Depois de 19 anos, três acusados pelo assassinato do missionário jesuíta Vicente Cañas Costa vão a julgamento nesta semana. O crime ocorreu em abril de 1987 em Juína, a 737 quilômetros de Cuiabá, e expôs as tensões fundiárias no oeste do estado, principalmente a luta do missionário pelas terras dos integrantes da etnia Enawenê-Nawê, um grupo quase isolado do contato com não-índios e que ainda não tinha área demarcada ou homologada. Os fazendeiros pressionavam contra a medida.
O júri popular dos três réus que ainda podem ir a julgamento está marcado para terça-feira (24), às 8 horas (horário local), no auditório da Justiça Federal de Cuiabá. De um lado, estarão Ronaldo Antônio Osmar, delegado de Juína na época do crime e acusado de intermediar a morte, e os pistoleiros José Vicente da Silva e Martinez Abadio da Silva. De outro, o Ministério Público Federal, que os denunciou por homicídio duplamente qualificado, crime cuja pena varia de 12 a 30 anos de prisão.
Por causa da demora no processo, alguns acusados se livraram de ser julgados. Dois fazendeiros denunciados como mandantes pelo Ministério Público, Pedro Chiquetti e Camilo Carlos Obici, morreram. O quarto mandante acusado, o fazendeiro Antonio Mascarenhas Junqueira, não pode mais ir ao tribunal porque tem mais de 70 anos e a ação contra ele já prescreveu.
O julgamento atrai a atenção de entidades indigenistas e de defesa dos direitos humanos, que prometem exigir justiça. Advogado do Conselho Indigenista Missionário (Cimi) e assistente da acusação, Paulo Machado Guimarães estima que o júri deva terminar na quarta(25) ou na quinta-feira.
A defesa alega falta de evidências e de testemunhas oculares, mas Guimarães diz estar otimista. “A sociedade espera que o júri perceba a dimensão das acusações”, ressalta. Por causa do isolamento do local do crime, o corpo do missionário só foi encontrado 40 dias depois da morte, com o abdômen perfurado e em avançado estado de decomposição.
A partir daí, uma sucessão de demoras contribuiu para adiar o julgamento. Somente o inquérito policial tramitou por seis anos. Além disso, segundo o Cimi, o medo de represálias fez a população de Juína calar-se. O envolvimento dos acusados só foi revelado por índios das terras vizinhas às dos Enawenê-Nawê, onde ocorreu o assassinato. “A falta de autoria identificada retardou bastante as investigações”, explica Guimarães.

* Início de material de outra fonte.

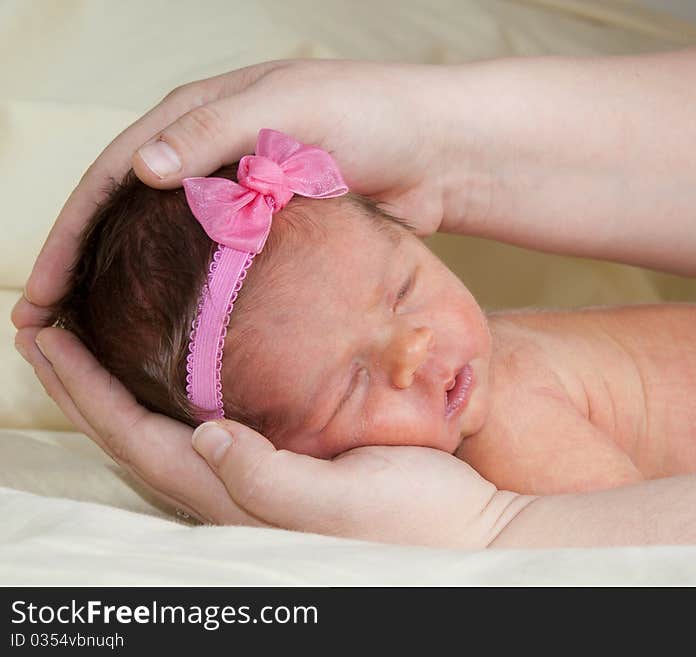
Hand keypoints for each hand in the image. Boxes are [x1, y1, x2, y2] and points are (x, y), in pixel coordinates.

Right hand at [12, 58, 471, 331]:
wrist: (437, 149)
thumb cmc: (369, 113)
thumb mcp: (286, 108)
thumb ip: (212, 134)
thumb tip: (141, 169)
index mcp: (198, 117)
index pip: (112, 176)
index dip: (69, 234)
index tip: (40, 293)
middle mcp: (208, 156)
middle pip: (126, 215)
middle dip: (83, 267)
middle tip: (47, 328)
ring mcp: (240, 195)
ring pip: (166, 246)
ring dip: (125, 287)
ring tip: (93, 339)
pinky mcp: (272, 228)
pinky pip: (216, 265)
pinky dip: (185, 294)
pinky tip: (169, 330)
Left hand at [18, 327, 525, 547]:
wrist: (464, 533)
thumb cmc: (415, 521)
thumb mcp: (345, 503)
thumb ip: (271, 479)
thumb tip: (206, 435)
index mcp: (235, 496)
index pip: (134, 436)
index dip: (83, 386)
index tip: (45, 330)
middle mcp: (232, 487)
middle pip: (131, 430)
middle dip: (81, 380)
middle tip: (45, 321)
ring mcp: (256, 474)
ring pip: (161, 422)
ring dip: (115, 380)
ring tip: (89, 335)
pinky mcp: (285, 458)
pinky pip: (204, 415)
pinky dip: (171, 384)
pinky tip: (179, 359)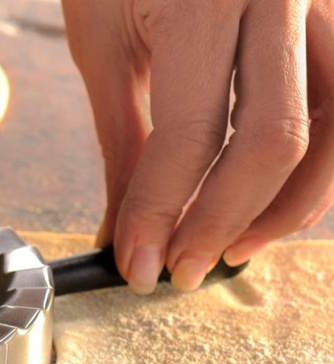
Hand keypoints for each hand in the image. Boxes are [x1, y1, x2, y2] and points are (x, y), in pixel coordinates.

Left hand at [62, 0, 333, 292]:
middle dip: (223, 220)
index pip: (191, 136)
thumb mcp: (103, 39)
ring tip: (233, 245)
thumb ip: (124, 139)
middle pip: (275, 139)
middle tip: (181, 270)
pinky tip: (275, 196)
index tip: (137, 265)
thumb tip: (127, 228)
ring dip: (290, 203)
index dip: (163, 214)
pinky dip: (318, 161)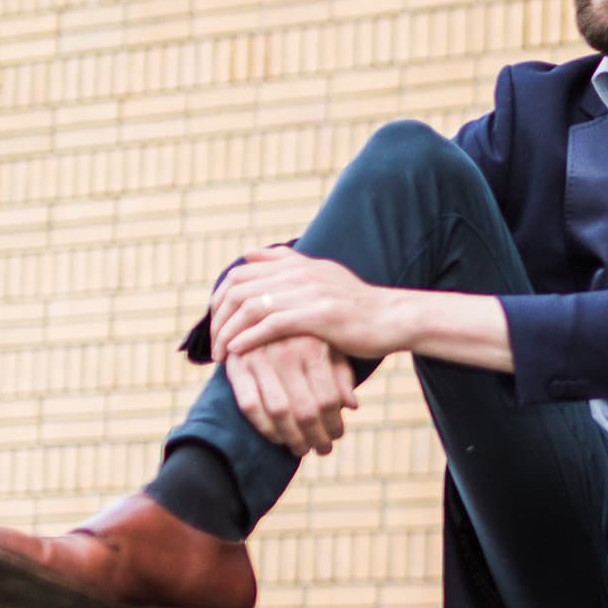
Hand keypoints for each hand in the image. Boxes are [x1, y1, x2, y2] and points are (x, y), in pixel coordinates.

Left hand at [208, 248, 410, 362]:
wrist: (394, 319)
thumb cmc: (357, 305)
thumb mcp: (321, 274)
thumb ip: (284, 263)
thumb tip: (249, 252)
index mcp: (295, 264)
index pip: (239, 273)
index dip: (220, 298)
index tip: (217, 324)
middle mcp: (298, 273)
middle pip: (238, 289)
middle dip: (218, 318)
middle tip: (214, 345)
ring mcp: (308, 292)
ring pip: (250, 307)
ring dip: (229, 332)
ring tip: (222, 355)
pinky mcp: (318, 315)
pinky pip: (271, 324)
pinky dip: (249, 338)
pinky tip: (239, 353)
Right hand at [225, 333, 360, 455]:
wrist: (261, 314)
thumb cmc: (305, 337)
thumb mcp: (330, 349)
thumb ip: (342, 376)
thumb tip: (352, 406)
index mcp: (313, 345)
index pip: (328, 399)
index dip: (334, 424)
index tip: (337, 437)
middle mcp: (285, 349)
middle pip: (305, 409)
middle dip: (316, 437)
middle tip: (323, 449)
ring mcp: (258, 356)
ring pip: (279, 411)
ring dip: (292, 438)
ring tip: (302, 449)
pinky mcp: (235, 364)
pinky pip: (250, 405)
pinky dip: (264, 427)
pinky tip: (277, 437)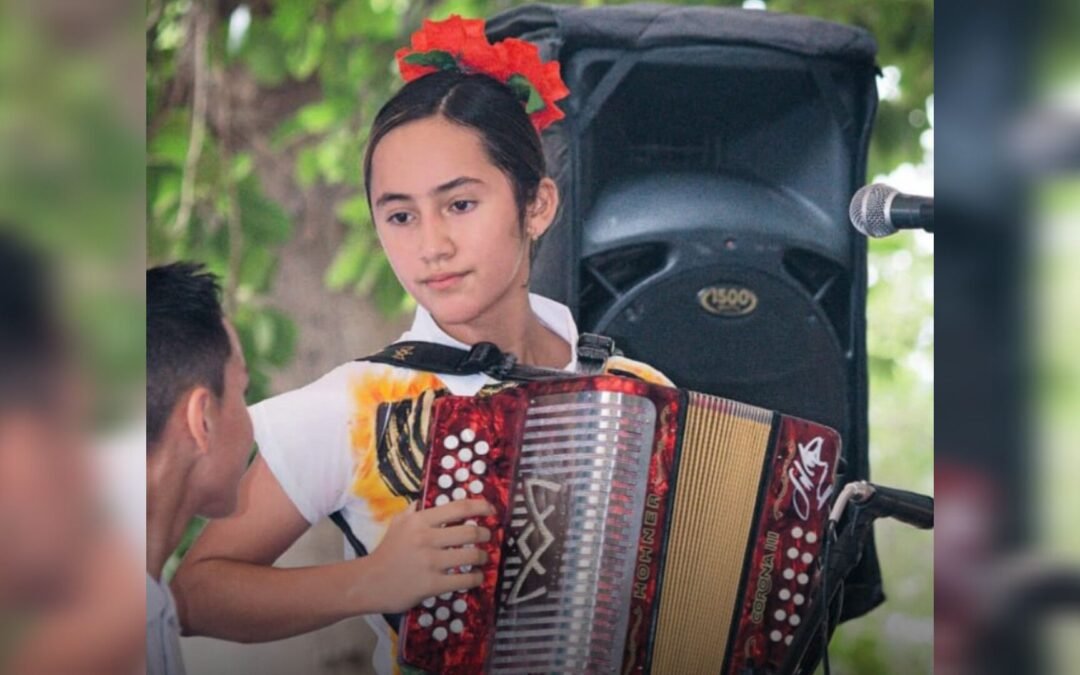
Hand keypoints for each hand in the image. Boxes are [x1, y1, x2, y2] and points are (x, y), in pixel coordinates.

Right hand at [365, 499, 493, 612]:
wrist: (369, 582)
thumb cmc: (386, 552)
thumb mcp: (397, 524)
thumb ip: (413, 511)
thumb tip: (425, 500)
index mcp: (420, 520)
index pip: (458, 508)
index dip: (480, 507)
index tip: (491, 510)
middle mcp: (427, 538)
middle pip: (470, 533)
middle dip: (486, 535)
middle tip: (488, 537)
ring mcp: (430, 562)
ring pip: (471, 556)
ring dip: (483, 557)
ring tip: (483, 558)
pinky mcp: (432, 584)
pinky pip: (464, 580)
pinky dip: (476, 578)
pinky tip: (477, 576)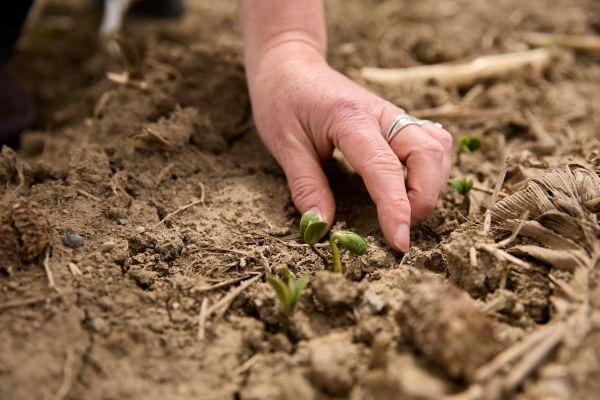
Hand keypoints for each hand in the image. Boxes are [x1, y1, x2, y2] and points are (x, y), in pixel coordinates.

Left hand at [245, 45, 452, 251]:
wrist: (290, 65)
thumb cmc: (282, 101)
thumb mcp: (284, 145)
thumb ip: (306, 186)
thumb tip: (322, 227)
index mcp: (350, 118)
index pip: (384, 167)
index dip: (397, 208)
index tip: (399, 243)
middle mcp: (381, 113)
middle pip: (429, 154)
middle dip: (425, 199)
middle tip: (400, 228)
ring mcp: (393, 114)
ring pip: (438, 147)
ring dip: (432, 185)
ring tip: (406, 210)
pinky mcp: (396, 120)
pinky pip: (432, 142)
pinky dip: (432, 169)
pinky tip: (412, 185)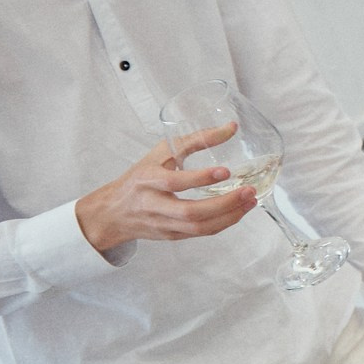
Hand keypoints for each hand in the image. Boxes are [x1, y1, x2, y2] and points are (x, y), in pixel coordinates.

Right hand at [73, 126, 257, 254]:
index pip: (174, 182)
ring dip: (230, 216)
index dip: (200, 178)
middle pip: (190, 212)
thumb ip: (195, 139)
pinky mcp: (172, 236)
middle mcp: (154, 205)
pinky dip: (223, 223)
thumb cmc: (139, 178)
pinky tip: (239, 212)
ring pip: (199, 227)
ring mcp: (163, 224)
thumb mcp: (160, 154)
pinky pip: (201, 233)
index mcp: (147, 180)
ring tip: (250, 201)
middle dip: (224, 204)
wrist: (112, 212)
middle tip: (249, 191)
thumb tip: (231, 127)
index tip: (225, 171)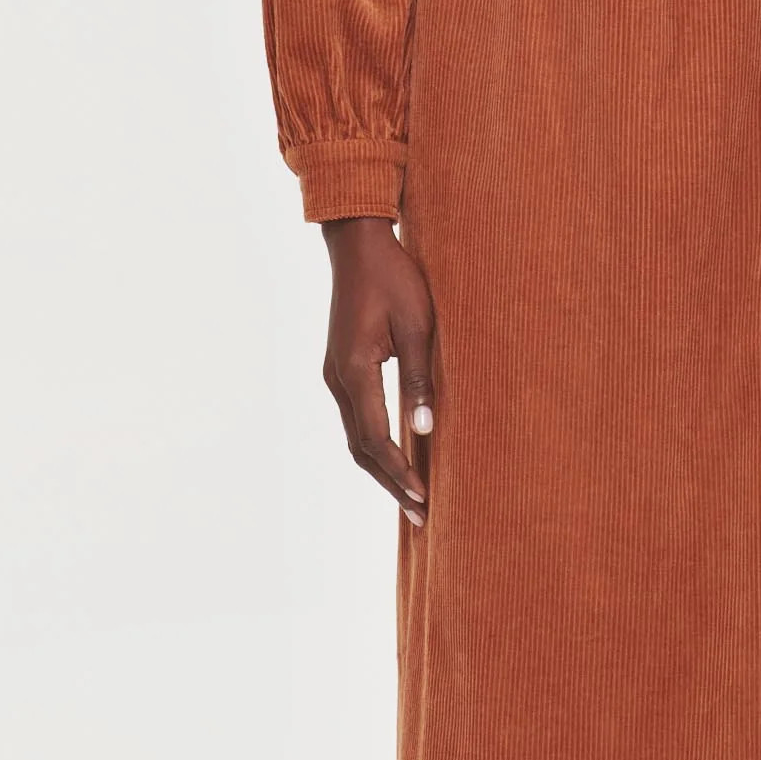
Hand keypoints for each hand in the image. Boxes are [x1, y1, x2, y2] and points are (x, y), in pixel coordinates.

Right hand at [320, 217, 435, 525]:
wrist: (358, 244)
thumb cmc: (395, 278)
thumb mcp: (419, 326)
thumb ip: (420, 379)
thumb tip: (425, 431)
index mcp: (354, 371)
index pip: (376, 439)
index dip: (400, 473)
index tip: (424, 498)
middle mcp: (337, 379)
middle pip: (361, 448)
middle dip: (392, 483)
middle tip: (422, 515)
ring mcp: (335, 374)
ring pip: (356, 437)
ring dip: (383, 468)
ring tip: (412, 495)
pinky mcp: (341, 368)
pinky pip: (357, 418)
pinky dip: (376, 445)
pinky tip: (398, 456)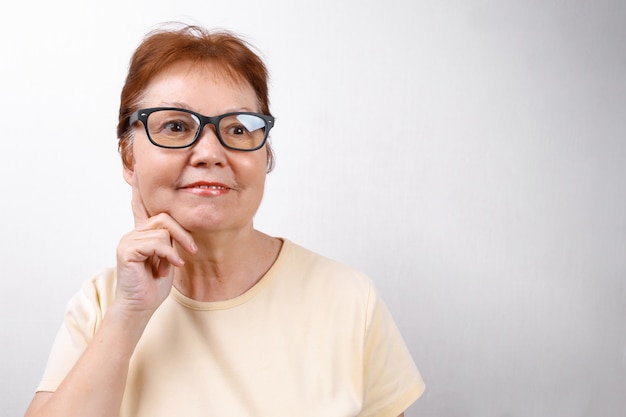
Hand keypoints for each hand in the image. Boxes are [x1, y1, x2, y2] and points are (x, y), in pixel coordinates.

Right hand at [115, 172, 196, 318]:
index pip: (141, 202)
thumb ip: (170, 239)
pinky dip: (169, 255)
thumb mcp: (169, 256)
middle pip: (165, 216)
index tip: (139, 167)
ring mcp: (128, 240)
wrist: (141, 305)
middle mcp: (133, 231)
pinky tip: (171, 267)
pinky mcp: (127, 250)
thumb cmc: (154, 283)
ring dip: (176, 248)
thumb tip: (180, 228)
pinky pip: (157, 242)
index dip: (140, 185)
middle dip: (183, 233)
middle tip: (190, 250)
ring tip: (173, 265)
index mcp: (143, 231)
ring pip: (163, 229)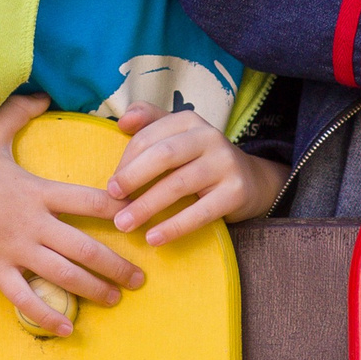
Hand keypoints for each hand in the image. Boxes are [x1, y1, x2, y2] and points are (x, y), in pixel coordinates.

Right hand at [0, 93, 141, 335]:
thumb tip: (43, 93)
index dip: (120, 209)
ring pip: (62, 275)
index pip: (90, 200)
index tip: (142, 217)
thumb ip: (20, 112)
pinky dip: (47, 314)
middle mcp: (32, 223)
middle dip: (116, 265)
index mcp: (38, 191)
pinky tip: (66, 328)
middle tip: (140, 279)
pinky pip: (24, 298)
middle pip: (85, 247)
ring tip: (115, 299)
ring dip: (92, 289)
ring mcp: (13, 248)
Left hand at [105, 103, 286, 245]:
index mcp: (189, 121)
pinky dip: (174, 227)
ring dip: (147, 206)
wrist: (250, 181)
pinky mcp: (236, 192)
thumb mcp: (178, 136)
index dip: (126, 162)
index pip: (149, 137)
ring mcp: (225, 164)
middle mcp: (209, 137)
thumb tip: (122, 121)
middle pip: (164, 155)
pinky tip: (153, 238)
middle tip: (112, 199)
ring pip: (179, 184)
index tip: (110, 186)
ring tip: (123, 224)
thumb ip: (149, 123)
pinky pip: (200, 212)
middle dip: (133, 178)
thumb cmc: (200, 159)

Como o missionário ajudava na demarcação da reserva dos Enawenê-Nawê, próximo à divisa com Rondônia, o processo passou para a competência da Justiça Federal. “A disputa sobre o fórum que julgaria o caso foi longa, mas já estava sacramentada porque o missionário estava oficialmente a serviço da Funai [Fundação Nacional do Índio]”, esclarece Guimarães.
Quando foi assassinado, Vicente Cañas voltava de uma reunião na Funai em Brasília, certo de que a demarcação de uma reserva para os Enawenê-Nawê sairia logo. A morte só foi descoberta porque a ausência de contatos por rádio chamou a atenção dos companheiros de missão. O jesuíta conviveu com os índios por mais de dez anos, tendo participado do primeiro contato da etnia com homens não-índios, em 1974.
Apesar da espera de quase 20 anos e do fato de acusados terem escapado da condenação, o advogado do Cimi salienta a importância do júri. “O julgamento tem grande significado não só para a questão indígena, mas para a cidadania”, avalia Guimarães. “Essa é uma oportunidade fundamental para não deixar a impunidade prevalecer no Mato Grosso”.